The restriction placed on the flow of fluid exiting the motor at the end of each swing has historically be generated by one or more pressure relief valves. In particular, the high pressures produced during swing deceleration are typically forced through pressure relief valves to a low pressure tank, the pressure relief valves restricting the flow of fluid to a desired degree. As pressures within the system are reduced by the draining fluid, the pressure relief valves would close by greater amounts thereby increasing the restriction on the fluid until the swinging motion eventually stopped altogether.
Unfortunately, in most situations, pressure settings of the pressure relief valves cause the valves to close completely before the swinging motion of the work tool is completely stopped. This premature closing allows residual fluid left in the circuit to be pressurized by the final swinging movement. And because this fluid has a pressure just less than the pressure required to open the pressure relief valves, the fluid would not be relieved to the tank. Instead, the trapped fluid would act as a compressed spring. After the swinging motion in the first direction stops, the spring decompresses (i.e., the pressurized fluid expands back against the motor) and functions to accelerate the work tool in an opposing direction. Fluid is again trapped during this return swing, and it functions as another spring to push the work tool back in the first direction. In some situations, this operation continues multiple times, bouncing the work tool back and forth, until the energy is finally dissipated in the form of heat.
One attempt to reduce the oscillation when a hydraulically driven member of a machine is decelerating, stopping, or reversing directions, is disclosed in U.S. Pat. No. 7,296,404 of Joseph Pfaff that issued on Nov. 20, 2007 (the '404 patent). The '404 patent provides a method that controls deceleration of the hydraulically driven member. A variable filter function is configured to control the rate at which a motion command goes to zero to stop the machine member so that the command does not close a related valve providing fluid to the member faster than the machine member can respond without oscillation.
Although the system of the '404 patent may help to reduce the amount of oscillation of a hydraulically driven member that is stopping, it may be less than optimal.

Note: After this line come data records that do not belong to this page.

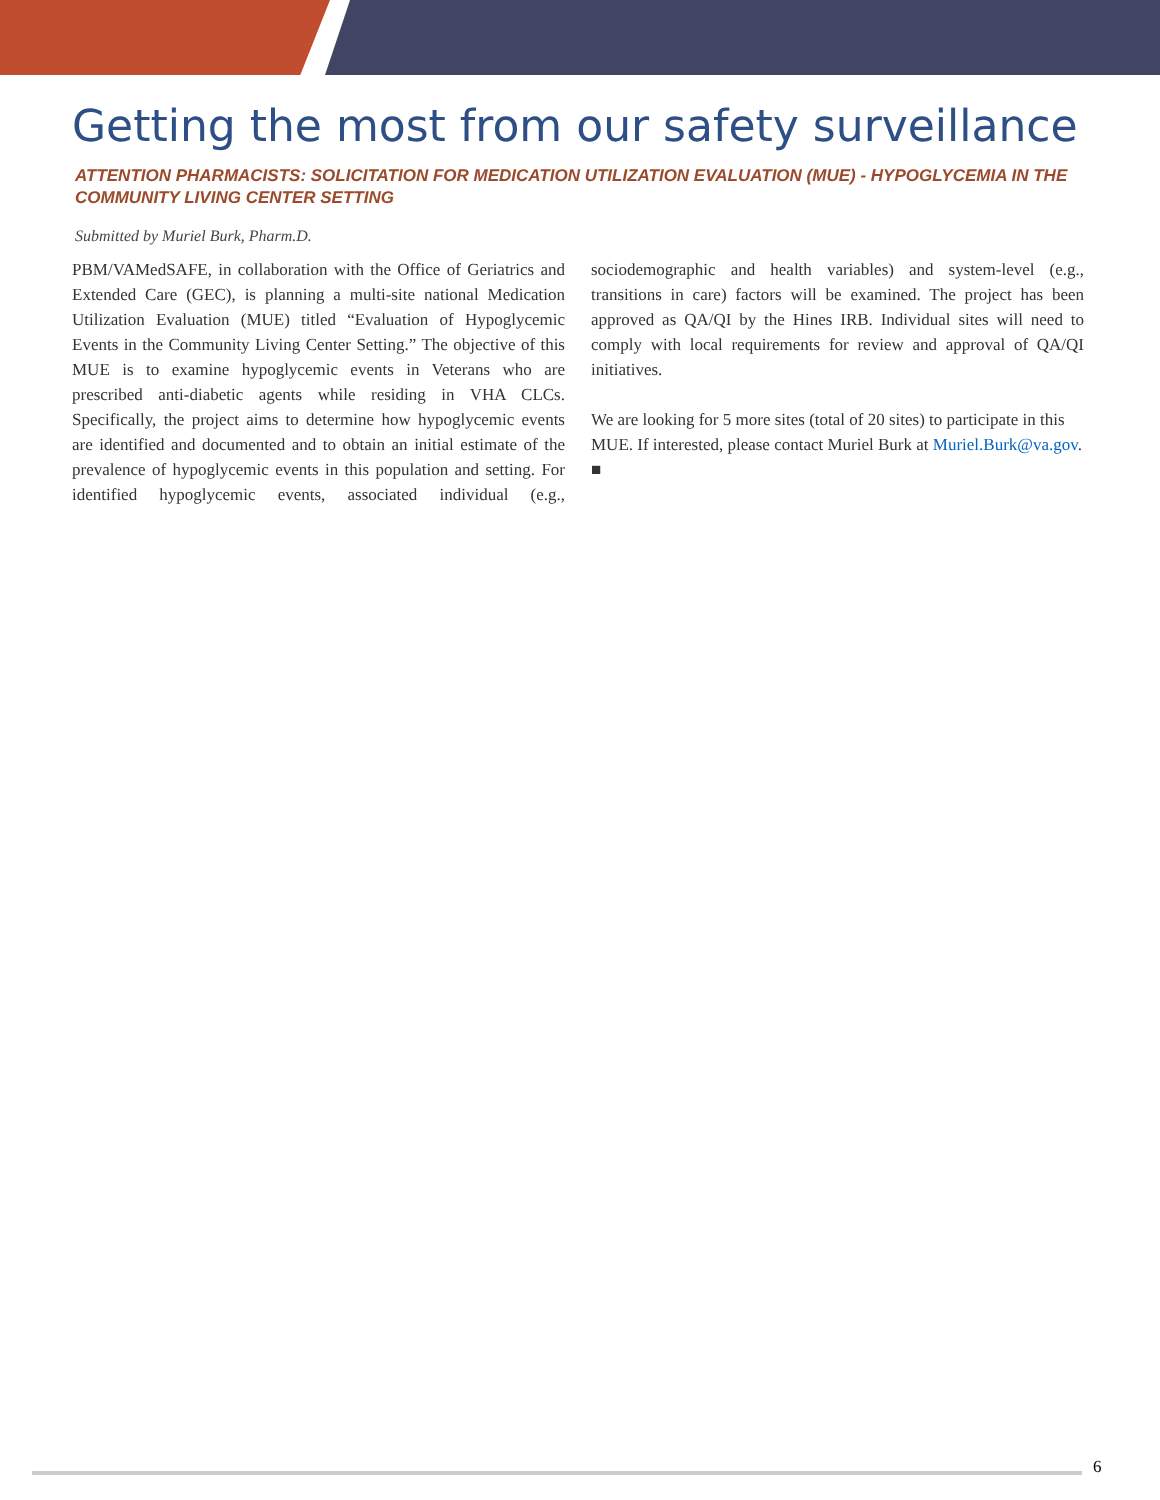Getting the most from our safety surveillance
ATTENTION PHARMACISTS: SOLICITATION FOR MEDICATION UTILIZATION EVALUATION (MUE) - HYPOGLYCEMIA IN THE COMMUNITY LIVING CENTER SETTING
Submitted by Muriel Burk, Pharm.D.
PBM/VAMedSAFE, in collaboration with the Office of Geriatrics and Extended Care (GEC), is planning a multi-site national Medication Utilization Evaluation (MUE) titled “Evaluation of Hypoglycemic Events in the Community Living Center Setting.” The objective of this MUE is to examine hypoglycemic events in Veterans who are prescribed anti-diabetic agents while residing in VHA CLCs. Specifically, the project aims to determine how hypoglycemic events are identified and documented and to obtain an initial estimate of the prevalence of hypoglycemic events in this population and setting. For identified hypoglycemic events, associated individual (e.g., sociodemographic and health variables) and system-level (e.g., transitions in care) factors will be examined. The project has been approved as QA/QI by the Hines IRB. Individual sites will need to comply with local requirements for review and approval of QA/QI initiatives.
We are looking for 5 more sites (total of 20 sites) to participate in this MUE. If interested, please contact Muriel Burk at Muriel.Burk@va.gov. ■
6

In particular, the '404 patent does not distinguish between situations where normal swinging movements of the member create large enough pressure differentials to trigger relief valves, and situations where operator input indicates a neutral position where pressure differentials may not be sufficient to trigger standard relief valves.
The disclosed hydraulic control system is directed to overcoming one or more of the problems set forth above and/or other problems of the prior art.